Real streaming: token by token
Waiting for the model to generate the full response before showing it makes it feel slow even when it isn't. Here's how we implemented true streaming in Aleph.
There's something psychologically important about watching text appear as the model "thinks." It's not just cosmetic: it completely changes the perceived speed. A model that takes 8 seconds to generate 200 tokens "all at once" feels slow. The same model showing those tokens one by one feels snappy.
Cloud services learned this years ago. We implemented it from day one.
How it works under the hood
llama-server exposes a POST /v1/chat/completions endpoint with stream: true support. When enabled, instead of responding with a complete JSON at the end, it returns a sequence of SSE (Server-Sent Events).

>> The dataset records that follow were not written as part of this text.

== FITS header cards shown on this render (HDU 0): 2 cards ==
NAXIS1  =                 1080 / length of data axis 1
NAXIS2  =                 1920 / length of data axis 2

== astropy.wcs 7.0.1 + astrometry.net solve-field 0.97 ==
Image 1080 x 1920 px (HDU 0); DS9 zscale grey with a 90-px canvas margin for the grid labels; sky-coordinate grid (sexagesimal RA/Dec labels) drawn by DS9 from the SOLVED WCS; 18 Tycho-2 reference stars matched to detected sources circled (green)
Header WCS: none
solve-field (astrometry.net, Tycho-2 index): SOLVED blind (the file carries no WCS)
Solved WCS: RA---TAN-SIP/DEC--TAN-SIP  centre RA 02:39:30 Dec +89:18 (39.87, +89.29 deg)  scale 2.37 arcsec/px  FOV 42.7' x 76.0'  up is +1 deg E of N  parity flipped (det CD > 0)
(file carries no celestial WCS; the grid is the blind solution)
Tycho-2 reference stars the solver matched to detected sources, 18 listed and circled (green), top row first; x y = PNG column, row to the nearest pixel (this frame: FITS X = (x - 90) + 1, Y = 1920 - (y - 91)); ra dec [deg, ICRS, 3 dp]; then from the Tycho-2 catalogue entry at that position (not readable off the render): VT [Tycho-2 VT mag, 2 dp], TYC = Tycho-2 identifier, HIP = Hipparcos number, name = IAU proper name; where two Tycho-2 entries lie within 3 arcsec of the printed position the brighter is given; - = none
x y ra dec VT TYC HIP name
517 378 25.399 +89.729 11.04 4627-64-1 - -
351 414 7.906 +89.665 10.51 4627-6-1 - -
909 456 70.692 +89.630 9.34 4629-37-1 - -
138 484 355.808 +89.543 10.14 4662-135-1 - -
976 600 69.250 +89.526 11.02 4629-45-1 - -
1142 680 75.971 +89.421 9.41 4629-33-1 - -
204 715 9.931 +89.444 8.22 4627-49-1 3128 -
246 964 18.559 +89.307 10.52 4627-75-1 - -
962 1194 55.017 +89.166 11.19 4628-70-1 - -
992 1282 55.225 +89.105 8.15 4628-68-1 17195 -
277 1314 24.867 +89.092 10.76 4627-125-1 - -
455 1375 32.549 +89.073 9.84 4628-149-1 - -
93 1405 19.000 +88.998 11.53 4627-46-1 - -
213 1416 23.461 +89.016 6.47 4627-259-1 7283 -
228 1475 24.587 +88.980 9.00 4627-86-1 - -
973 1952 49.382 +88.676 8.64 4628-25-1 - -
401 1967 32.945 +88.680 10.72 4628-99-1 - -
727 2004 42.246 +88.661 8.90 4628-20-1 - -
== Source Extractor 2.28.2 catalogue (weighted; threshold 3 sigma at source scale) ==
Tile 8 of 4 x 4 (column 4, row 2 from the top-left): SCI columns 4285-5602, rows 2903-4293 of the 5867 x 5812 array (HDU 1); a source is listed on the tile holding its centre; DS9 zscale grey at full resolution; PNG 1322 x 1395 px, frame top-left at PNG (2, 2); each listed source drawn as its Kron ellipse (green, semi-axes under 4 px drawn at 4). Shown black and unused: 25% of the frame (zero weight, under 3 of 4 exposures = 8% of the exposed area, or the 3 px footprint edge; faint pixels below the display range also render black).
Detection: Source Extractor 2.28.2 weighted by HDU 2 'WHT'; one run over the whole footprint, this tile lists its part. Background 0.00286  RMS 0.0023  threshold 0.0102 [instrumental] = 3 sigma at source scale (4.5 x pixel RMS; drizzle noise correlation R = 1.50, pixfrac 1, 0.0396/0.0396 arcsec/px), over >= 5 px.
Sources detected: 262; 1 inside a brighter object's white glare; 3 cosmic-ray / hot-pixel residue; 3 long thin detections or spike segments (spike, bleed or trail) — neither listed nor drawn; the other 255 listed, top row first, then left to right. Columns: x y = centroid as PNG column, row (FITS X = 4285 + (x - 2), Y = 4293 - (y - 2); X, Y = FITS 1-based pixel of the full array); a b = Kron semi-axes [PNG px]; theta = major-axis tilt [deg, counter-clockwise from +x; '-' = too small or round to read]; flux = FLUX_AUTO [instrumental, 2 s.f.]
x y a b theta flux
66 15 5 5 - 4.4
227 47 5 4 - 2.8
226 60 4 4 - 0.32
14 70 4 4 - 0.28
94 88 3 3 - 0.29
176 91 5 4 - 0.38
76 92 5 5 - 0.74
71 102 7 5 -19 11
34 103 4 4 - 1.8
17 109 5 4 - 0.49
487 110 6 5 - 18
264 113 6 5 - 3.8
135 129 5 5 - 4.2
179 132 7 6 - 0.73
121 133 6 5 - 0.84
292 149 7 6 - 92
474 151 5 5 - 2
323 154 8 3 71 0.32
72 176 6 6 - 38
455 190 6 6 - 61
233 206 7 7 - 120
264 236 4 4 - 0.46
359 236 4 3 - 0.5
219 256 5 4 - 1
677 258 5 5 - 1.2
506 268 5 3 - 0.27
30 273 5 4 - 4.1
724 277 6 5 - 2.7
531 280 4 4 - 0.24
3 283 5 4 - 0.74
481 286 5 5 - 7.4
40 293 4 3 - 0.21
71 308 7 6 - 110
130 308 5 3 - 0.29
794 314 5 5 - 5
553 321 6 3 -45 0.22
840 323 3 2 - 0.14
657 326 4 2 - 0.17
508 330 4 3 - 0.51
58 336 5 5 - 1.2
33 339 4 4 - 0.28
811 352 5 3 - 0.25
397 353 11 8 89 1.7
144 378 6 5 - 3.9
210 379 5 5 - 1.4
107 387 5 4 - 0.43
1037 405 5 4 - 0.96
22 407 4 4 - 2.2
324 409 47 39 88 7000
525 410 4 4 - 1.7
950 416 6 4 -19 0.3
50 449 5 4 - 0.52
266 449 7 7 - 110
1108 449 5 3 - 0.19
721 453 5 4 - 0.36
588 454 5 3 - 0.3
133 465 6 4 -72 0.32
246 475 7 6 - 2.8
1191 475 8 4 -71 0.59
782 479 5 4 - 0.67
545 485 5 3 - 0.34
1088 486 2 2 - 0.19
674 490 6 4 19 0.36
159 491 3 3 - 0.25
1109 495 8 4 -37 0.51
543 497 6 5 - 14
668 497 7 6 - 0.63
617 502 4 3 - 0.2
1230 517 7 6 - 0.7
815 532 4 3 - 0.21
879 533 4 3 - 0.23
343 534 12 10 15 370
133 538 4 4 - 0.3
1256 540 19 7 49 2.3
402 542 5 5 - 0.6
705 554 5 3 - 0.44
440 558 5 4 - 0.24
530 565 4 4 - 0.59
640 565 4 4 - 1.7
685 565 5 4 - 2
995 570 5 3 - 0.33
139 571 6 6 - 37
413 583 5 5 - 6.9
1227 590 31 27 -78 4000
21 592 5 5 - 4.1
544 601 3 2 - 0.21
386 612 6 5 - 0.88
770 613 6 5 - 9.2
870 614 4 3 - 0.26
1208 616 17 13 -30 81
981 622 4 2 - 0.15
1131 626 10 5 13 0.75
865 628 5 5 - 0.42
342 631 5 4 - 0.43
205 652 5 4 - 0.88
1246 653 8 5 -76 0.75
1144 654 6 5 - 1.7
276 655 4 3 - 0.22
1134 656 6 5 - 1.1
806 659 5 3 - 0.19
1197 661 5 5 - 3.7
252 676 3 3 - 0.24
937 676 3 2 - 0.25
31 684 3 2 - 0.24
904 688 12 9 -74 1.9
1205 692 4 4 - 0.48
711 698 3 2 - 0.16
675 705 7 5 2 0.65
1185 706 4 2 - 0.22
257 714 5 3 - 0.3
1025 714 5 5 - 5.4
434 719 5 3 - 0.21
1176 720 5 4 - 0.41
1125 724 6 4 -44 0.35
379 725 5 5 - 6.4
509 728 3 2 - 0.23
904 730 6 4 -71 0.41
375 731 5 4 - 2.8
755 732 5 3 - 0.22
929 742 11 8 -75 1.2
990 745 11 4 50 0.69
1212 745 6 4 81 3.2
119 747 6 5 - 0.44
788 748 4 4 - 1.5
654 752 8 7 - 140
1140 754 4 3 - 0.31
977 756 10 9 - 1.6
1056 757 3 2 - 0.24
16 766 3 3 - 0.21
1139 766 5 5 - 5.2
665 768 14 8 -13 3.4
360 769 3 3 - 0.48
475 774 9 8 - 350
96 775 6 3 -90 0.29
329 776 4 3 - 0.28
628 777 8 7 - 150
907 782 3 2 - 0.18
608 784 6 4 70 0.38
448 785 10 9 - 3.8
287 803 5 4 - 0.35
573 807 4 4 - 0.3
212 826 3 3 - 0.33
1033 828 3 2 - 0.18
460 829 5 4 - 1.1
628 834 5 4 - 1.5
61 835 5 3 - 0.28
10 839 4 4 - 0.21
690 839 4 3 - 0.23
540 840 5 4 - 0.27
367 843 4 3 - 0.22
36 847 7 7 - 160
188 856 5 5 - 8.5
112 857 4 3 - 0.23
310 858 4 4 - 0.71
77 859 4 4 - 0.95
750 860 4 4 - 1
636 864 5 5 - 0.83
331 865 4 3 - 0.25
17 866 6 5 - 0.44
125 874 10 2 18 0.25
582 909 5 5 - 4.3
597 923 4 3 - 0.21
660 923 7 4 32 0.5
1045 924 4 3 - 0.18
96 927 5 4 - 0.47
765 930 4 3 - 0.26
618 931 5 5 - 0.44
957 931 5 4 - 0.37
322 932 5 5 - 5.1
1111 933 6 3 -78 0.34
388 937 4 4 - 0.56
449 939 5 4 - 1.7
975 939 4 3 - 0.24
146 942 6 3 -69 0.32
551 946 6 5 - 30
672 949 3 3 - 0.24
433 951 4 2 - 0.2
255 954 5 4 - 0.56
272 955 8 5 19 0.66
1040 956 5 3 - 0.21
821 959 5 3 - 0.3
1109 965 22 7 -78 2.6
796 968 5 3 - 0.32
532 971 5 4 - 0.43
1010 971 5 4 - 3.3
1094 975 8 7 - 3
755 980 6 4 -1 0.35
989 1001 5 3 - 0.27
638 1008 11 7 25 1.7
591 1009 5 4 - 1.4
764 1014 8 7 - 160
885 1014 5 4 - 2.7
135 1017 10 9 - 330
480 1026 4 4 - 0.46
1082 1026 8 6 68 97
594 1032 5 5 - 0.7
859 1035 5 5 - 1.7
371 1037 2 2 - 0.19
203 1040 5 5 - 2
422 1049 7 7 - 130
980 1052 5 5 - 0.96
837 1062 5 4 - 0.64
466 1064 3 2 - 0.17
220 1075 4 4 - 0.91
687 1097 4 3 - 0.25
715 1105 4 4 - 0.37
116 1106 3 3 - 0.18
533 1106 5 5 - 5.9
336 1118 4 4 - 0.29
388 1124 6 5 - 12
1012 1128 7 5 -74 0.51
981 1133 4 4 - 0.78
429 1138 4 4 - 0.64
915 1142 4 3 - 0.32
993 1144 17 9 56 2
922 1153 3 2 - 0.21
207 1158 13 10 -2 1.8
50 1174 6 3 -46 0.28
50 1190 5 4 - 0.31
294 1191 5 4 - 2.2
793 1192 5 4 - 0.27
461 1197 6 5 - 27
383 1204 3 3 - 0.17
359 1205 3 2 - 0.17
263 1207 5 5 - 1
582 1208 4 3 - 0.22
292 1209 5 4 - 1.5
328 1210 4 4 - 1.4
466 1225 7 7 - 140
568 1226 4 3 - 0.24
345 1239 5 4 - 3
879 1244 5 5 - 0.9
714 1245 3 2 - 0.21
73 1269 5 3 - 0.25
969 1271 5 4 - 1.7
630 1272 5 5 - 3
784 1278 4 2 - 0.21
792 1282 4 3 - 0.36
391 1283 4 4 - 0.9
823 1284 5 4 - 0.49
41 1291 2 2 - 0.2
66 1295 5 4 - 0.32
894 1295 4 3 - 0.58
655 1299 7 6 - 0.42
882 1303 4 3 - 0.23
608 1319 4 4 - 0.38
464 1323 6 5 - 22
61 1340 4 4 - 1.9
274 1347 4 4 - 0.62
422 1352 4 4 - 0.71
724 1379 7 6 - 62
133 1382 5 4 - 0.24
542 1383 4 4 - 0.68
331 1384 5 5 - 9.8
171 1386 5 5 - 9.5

Each event has a delta with the generated token:
data: {"choices":[{"delta":{"content":"Hello"},"finish_reason":null}]}
data: {"choices":[{"delta":{"content":","},"finish_reason":null}]}
data: {"choices":[{"delta":{"content":" how"},"finish_reason":null}]}
...
data: [DONE]
Aleph's backend (Rust) opens that HTTP connection and processes the stream line by line. Every time a token arrives, it emits a Tauri event to the frontend:
// Rust — each token fires an emit
app_handle.emit("chat://token", TokenPayload { session_id, token });
When the stream ends (or if there's an error), it emits the final event:
app_handle.emit("chat://done", DonePayload { session_id, full_text, error });
The full flow
Cancellation
One thing we didn't want to ignore: if the model is generating and the user clicks "Stop," the response should cut off immediately, not in 30 seconds when it finishes. For this we use tokio_util::sync::CancellationToken.
Each chat session has its own cancellation token in the AppState. When the user sends the stop signal, we cancel the token. The Rust task reading the llama-server stream detects this (via tokio::select!) and closes the connection.
Cancelling mid-generation shows a "generation cancelled" message in the UI. The partial text is kept. Nothing is lost.
Why not WebSockets?
We could have done it with WebSockets or polling. Tauri events are the most natural option in this context: the backend already lives in Rust inside the Tauri process, events are efficient and bidirectional without the complexity of maintaining a socket. SSE from llama-server + Tauri events turned out to be the cleanest combination.
The result: text appears as it's generated, with no artificial delay, and if you want to stop, it actually stops.